Alle origini fu costruita la navata centrale, molto
probabilmente così come essa oggi si presenta. L’edificio terminava in un
presbiterio e in un’abside originali, che si estendevano al di là dell’attuale
grande arco gotico: lì furono ritrovate, nel 1438, le ossa di S. Riccardo. Ai
lati della navata principale, le due navate laterali — secondo lo schema
basilicale romanico — erano alle origini più strette e più basse delle attuali;
esse furono forse distrutte dagli Ungari nel 1348-50.
La nostra Cattedrale venne costruita nella stessa
epoca, quella romanica, nella quale si
elevarono le altre cattedrali di Puglia.
Ogni cattedrale ebbe la sua Madonna o Icona, e il suo Crocifisso. E la Icona di
Andria è di quel tempo, databile alla prima metà del Duecento.
Come tutte le Icone delle cattedrali pugliesi, anche
la nostra viene dall’Oriente: nel senso che è dall’Oriente che derivano i
modelli che ispirarono qui, in Puglia, questo particolare tipo di pittura; esse
sono state dipinte da nostri monaci benedettini o da artigiani che lavoravano
presso monasteri.
L’Icona della Cattedrale di Andria è per la Città una
preziosa eredità del suo passato più vero e più glorioso: essa ha alle sue
spalle più di sette secoli di tradizione religiosa e di pietà mariana del nostro
popolo. Ed è certamente la prima Immagine della Vergine venerata e amata dagli
andriesi.
QUELLO CHE GLI STUDIOSI DI ARTE E DI STORIA
HANNO DETTO DELLA NOSTRA ICONA
A Roma, nelle sale di Palazzo Venezia, per l’Anno
Mariano, si è tenuta la Mostra “Imago Mariae”: uno scelto repertorio di Immagini
della Madonna e di preziosi tesori dell’arte e della civiltà cristiana. Tra
questi figurava la Icona di Andria.

Materiale fornito:
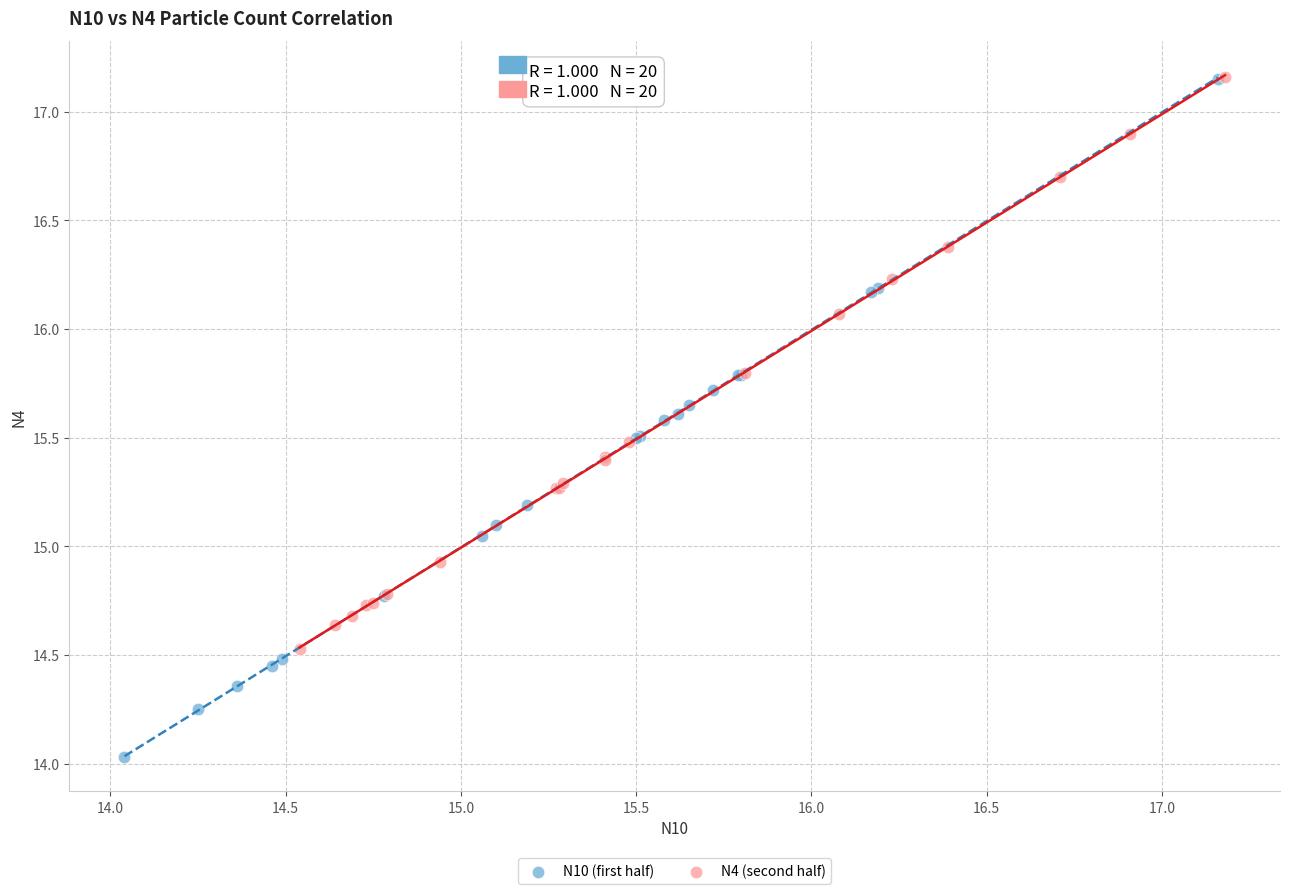

Which series has the largest Y range (max minus min)?

N10 (first half)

Consegne dell'esercizio:
[1] Elenca tutte le parti dell'edificio nominate nel testo sulla Cattedrale di Andria.
[2] Rispondi alle domande sul testo sulla Cattedrale di Andria.
(a) In quale anno furono ritrovate le ossa di S. Riccardo?
(b) A quale periodo è databile l'Icona di Andria?
(c) Dove si è tenuta la Mostra "Imago Mariae"?

Soluzioni:
[1] navata centrale; presbiterio; abside; grande arco gotico; navate laterali

[2]
(a) Nel 1438.
(b) Alla prima metà del Duecento.
(c) A Roma, nelle sale di Palazzo Venezia.